Blue Devotion, at its heart, is a tempo deck. There are awkward draws at times that keep you off curve, but you have a lot of creatures at your disposal that can turn the tide of the game. This is one of the first aggressive decks in history that played defense almost as well as it played offense, and nearly every creature in the deck adds to this element. Even Thassa, one of the most aggressive gods, can hold off an entire army because she is indestructible, all while digging for a Master of Waves to dig you out of the game. And while you are playing such a strong defensive game, you can turn the tide quickly.

Thassa being able to make herself or other creatures unblockable will end games fast. When your opponent is also dealing themselves damage with their manabase or Thoughtseizes, and you’re continually pecking at them in the air with your birds, finding the right turn to get aggressive is pretty simple.

Jace, the Living Guildpact is an avatar for everything this deck is trying to do. Increasing card quality? Check. Bouncing creatures so that you can attack or play defense? Check. I understand that the new Jace isn’t flashy or cool or everything you ever dreamed of, but did you really want them to print another Jace, the Mind Sculptor? I’m actually pretty happy that I don’t have to deal with another Jace, Architect of Thought for the next two years.
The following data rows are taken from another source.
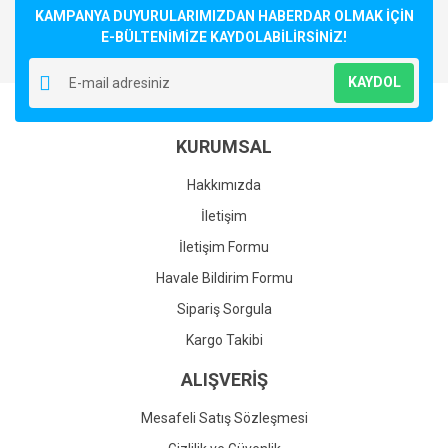
KAMPANYA DUYURULARIMIZDAN HABERDAR OLMAK İÇİN
E-BÜLTENİMİZE KAYDOLABİLİRSİNİZ!
KAYDOL
KURUMSAL
Hakkımızda
İletişim
İletişim Formu
Havale Bildirim Formu
Sipariş Sorgula
Kargo Takibi
ALIŞVERİŞ
Mesafeli Satış Sözleşmesi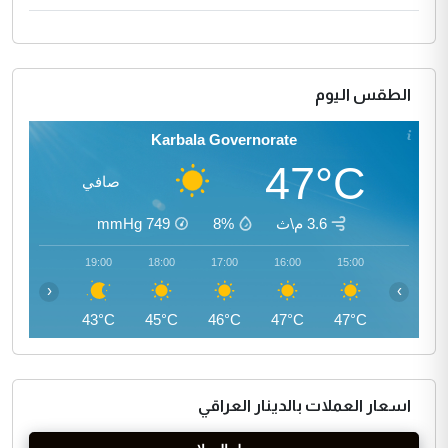
الطقس اليوم
Karbala Governorate
47°C
صافي
3.6 م\ث
8%
749
mmHg
20:00
19:00
18:00
17:00
16:00
15:00
‹
›
41°C
43°C
45°C
46°C
47°C
47°C
اسعار العملات بالدينار العراقي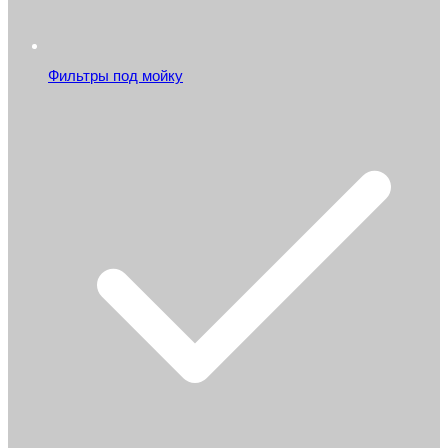
Фильтры под мойку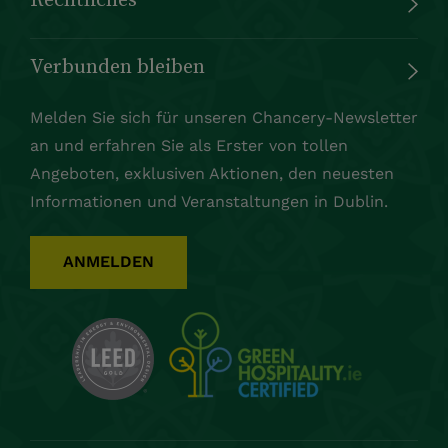
Verbunden bleiben
Melden Sie sich für unseren Chancery-Newsletter
an und erfahren Sie als Erster von tollen
Angeboten, exklusiven Aktionen, den neuesten
Informationen und Veranstaltungen in Dublin.
ANMELDEN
Instead, we get a Jace that can’t be built around and actually plays fair for once.

Don’t misunderstand me. The new Jace is very good, and you would be wise to understand exactly what it means when he hits play. You will begin to fall behind quickly, and if the person piloting that Jace knows what they’re doing, they will know exactly how and when to protect it so that it can bounce something again in a few turns all while making sure you’re able to draw the best card out of the top two.

I will say that I’m actually looking forward to playing Standard this weekend in Baltimore. It has been a while since I’ve felt the desire to play something besides Thoughtseize, Master of Waves, or Sphinx’s Revelation. After playing just a few games with Nissa Green, I was sold. The deck feels much stronger than older versions of Green Devotion, and getting to play with my boo is just icing on the cake.

Me and Nissa…we go way back. I just wish I had Eldrazi Monument this time around. Oh well, I guess I’ll just have to beat’em the old fashioned way.